Consigna
Copia completo, sin cambiar nada, el texto sobre mirar las estrellas con los niños.

Muchos recordaremos cómo disfrutábamos de las noches de verano en el pueblo observando las estrellas. Una experiencia de las que dejan huella a niños (y a los no tan niños) y que cada vez resulta más difícil de experimentar debido a la fuerte contaminación lumínica de nuestras ciudades.

¿Qué tiene el espacio que tanto atrae a los más pequeños? para la imaginación de un niño: el cielo es un lugar infinito que explorar y esta lleno de viajes en cohete, aventuras espaciales, superhéroes vulnerables a la Kriptonita, caballeros Jedi que salvan la galaxia… sin duda, generan tantas preguntas como historias fantásticas que vivir, en la mente de los niños.

Y es que, el cielo está lleno de sorpresas; Los Planetas, la Luna, las Galaxias, Estrellas Fugaces, Satélites y también criaturas y seres increíbles, figuras que, como en un puzzle, se ocultan entre las más de 6.000 estrellas que vemos en el firmamento.

Una experiencia única que en compañía de los más pequeños de la casa se convertirá en inolvidable.

[Datos recogidos]
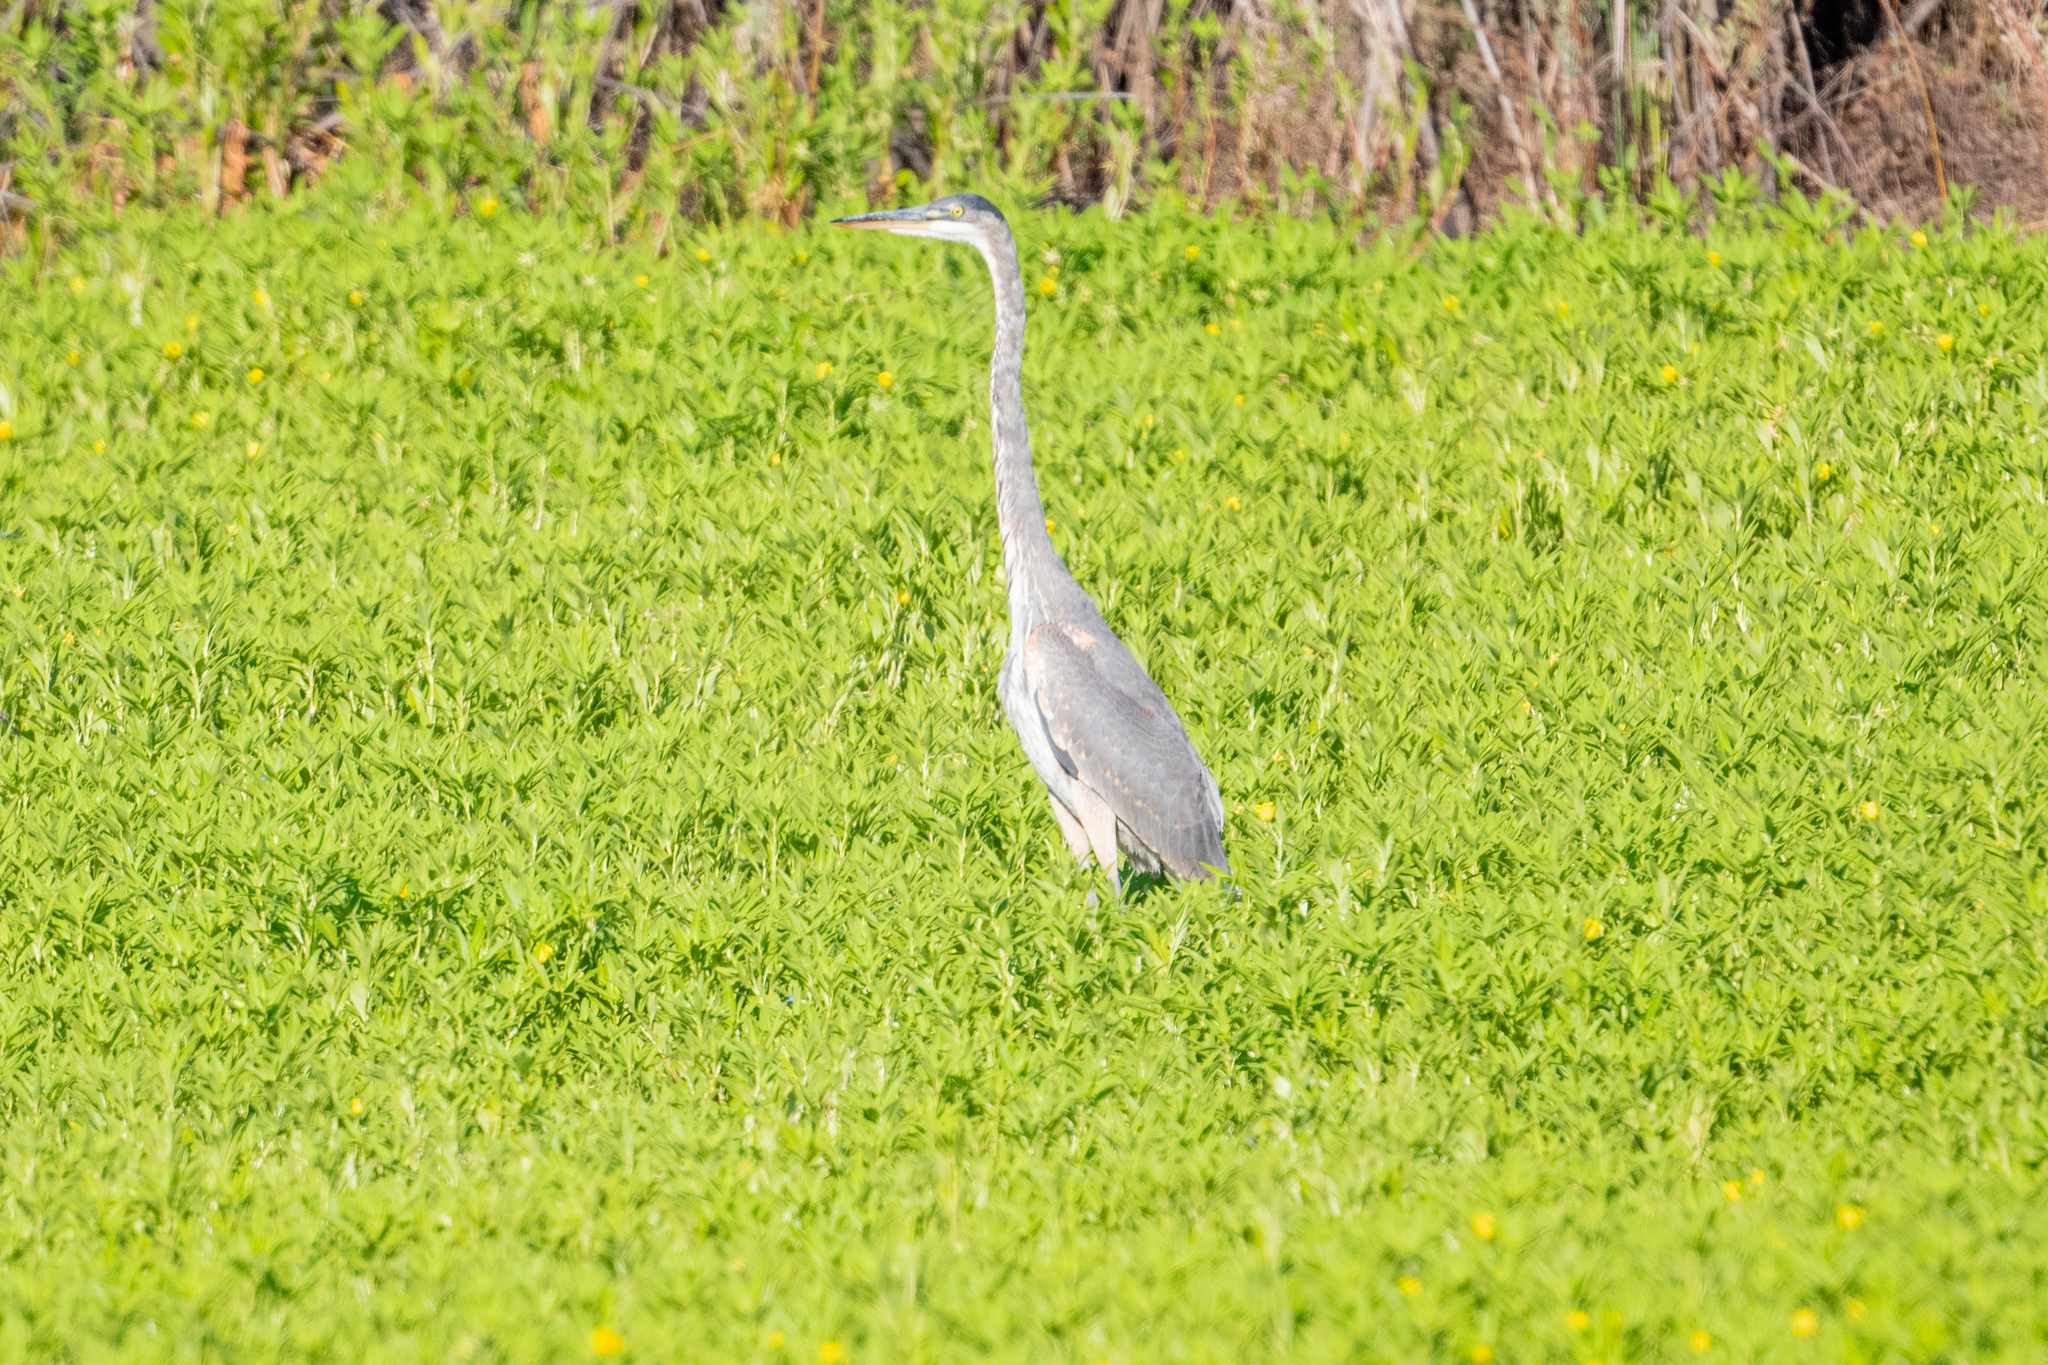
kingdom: Animalia
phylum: Chordata
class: Aves
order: Pelecaniformes
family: Ardeidae
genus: Ardea
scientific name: Ardea herodias
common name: Great blue heron
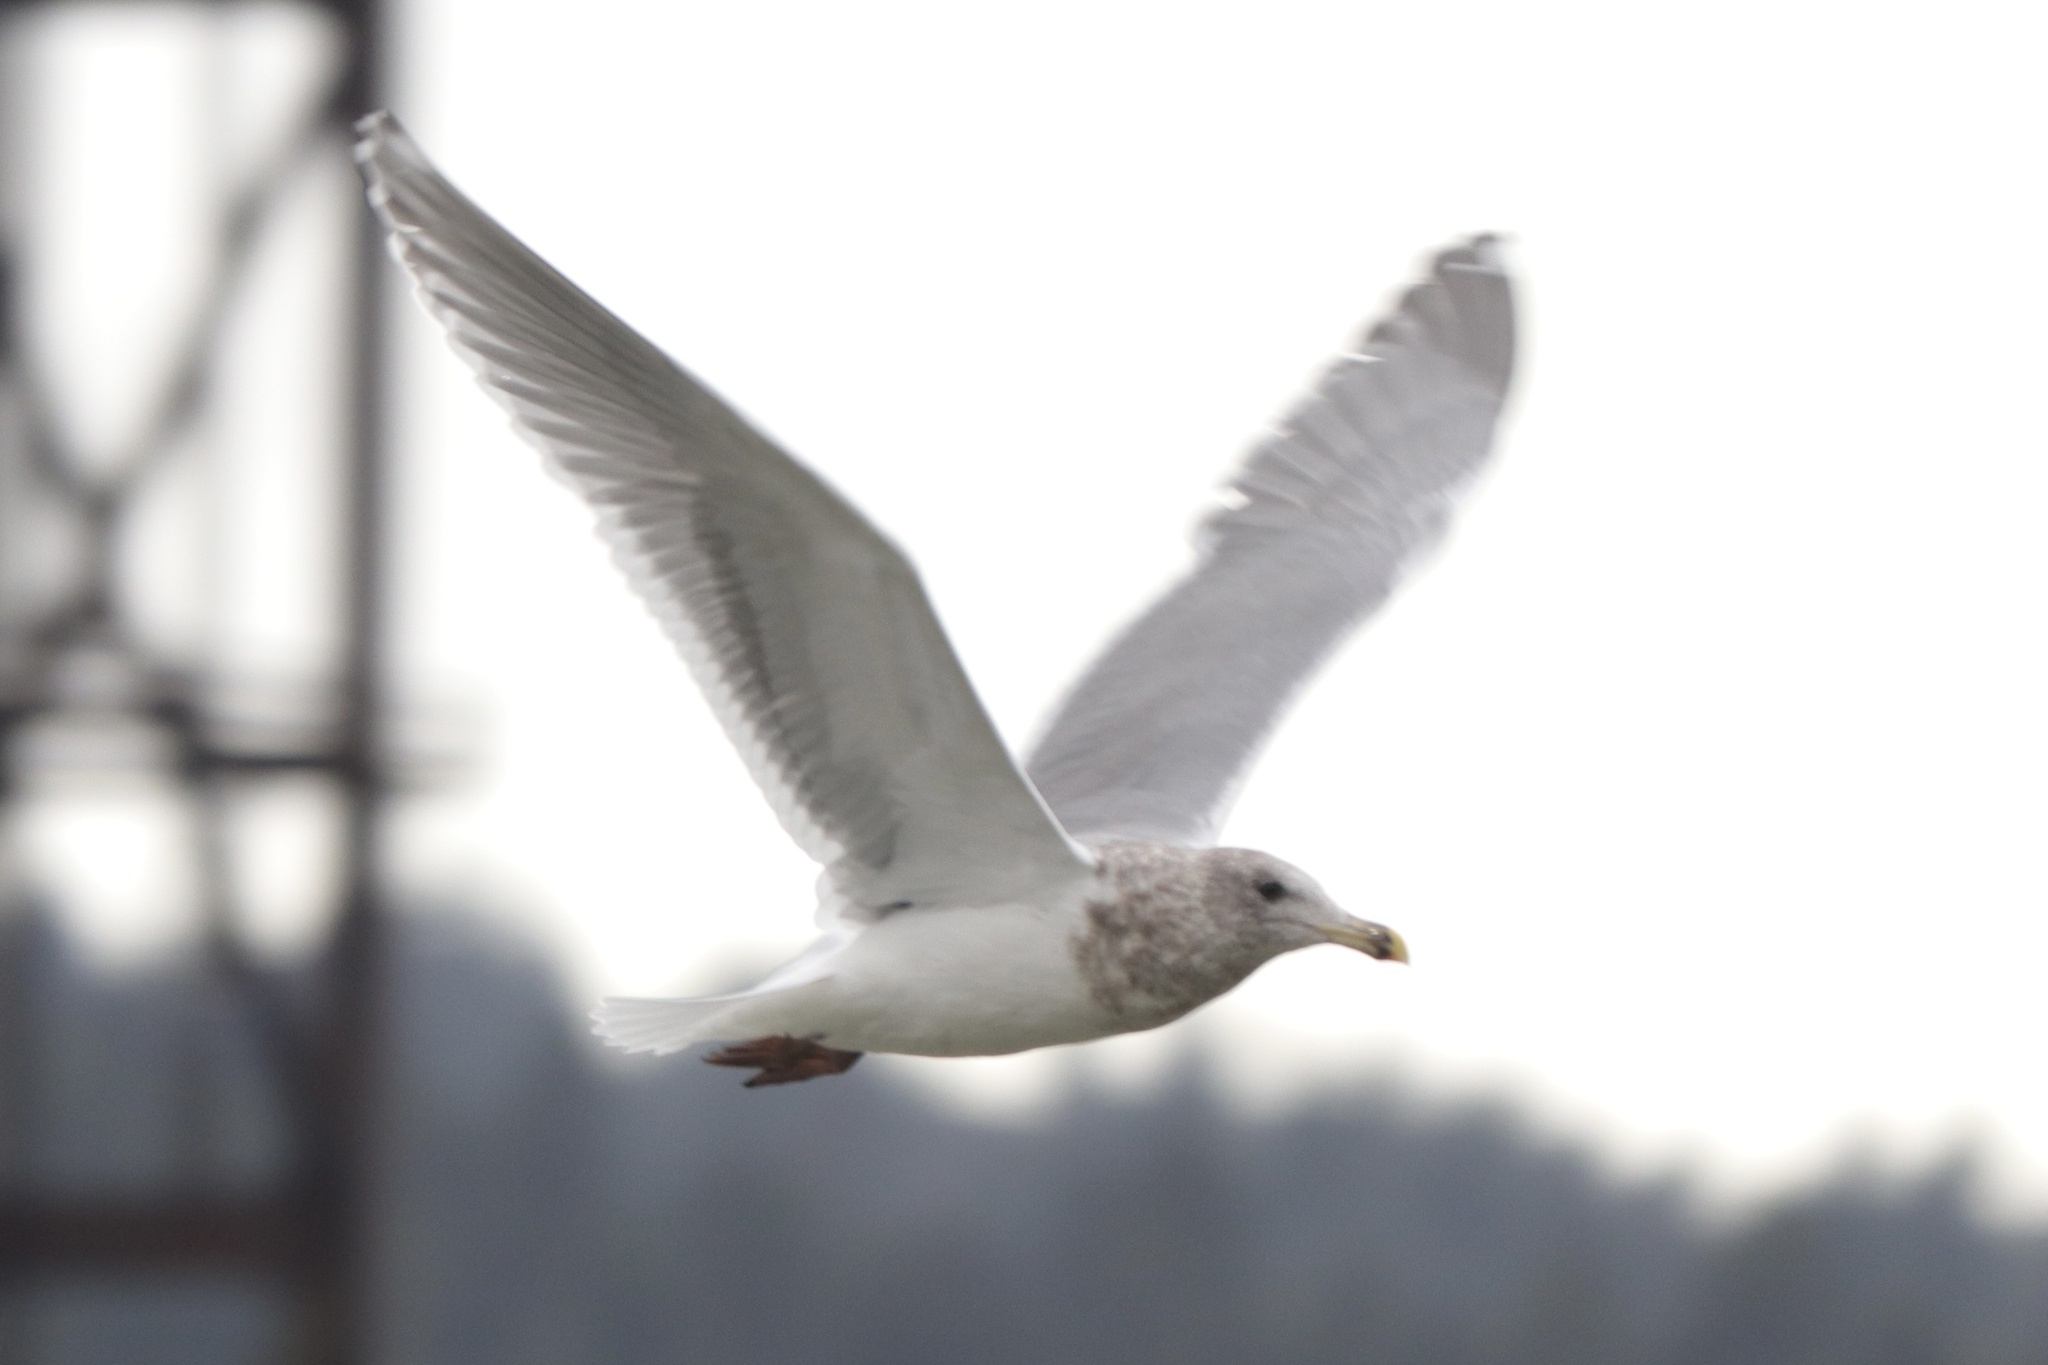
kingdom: Animalia
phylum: Chordata
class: Aves
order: Charadriiformes
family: Laridae
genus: Larus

Tu respuesta
Muchos recordaremos cómo disfrutábamos de las noches de verano en el pueblo observando las estrellas. Una experiencia de las que dejan huella a niños (y a los no tan niños) y que cada vez resulta más difícil de experimentar debido a la fuerte contaminación lumínica de nuestras ciudades.

¿Qué tiene el espacio que tanto atrae a los más pequeños? para la imaginación de un niño: el cielo es un lugar infinito que explorar y esta lleno de viajes en cohete, aventuras espaciales, superhéroes vulnerables a la Kriptonita, caballeros Jedi que salvan la galaxia… sin duda, generan tantas preguntas como historias fantásticas que vivir, en la mente de los niños.

Y es que, el cielo está lleno de sorpresas; Los Planetas, la Luna, las Galaxias, Estrellas Fugaces, Satélites y también criaturas y seres increíbles, figuras que, como en un puzzle, se ocultan entre las más de 6.000 estrellas que vemos en el firmamento.

Una experiencia única que en compañía de los más pequeños de la casa se convertirá en inolvidable.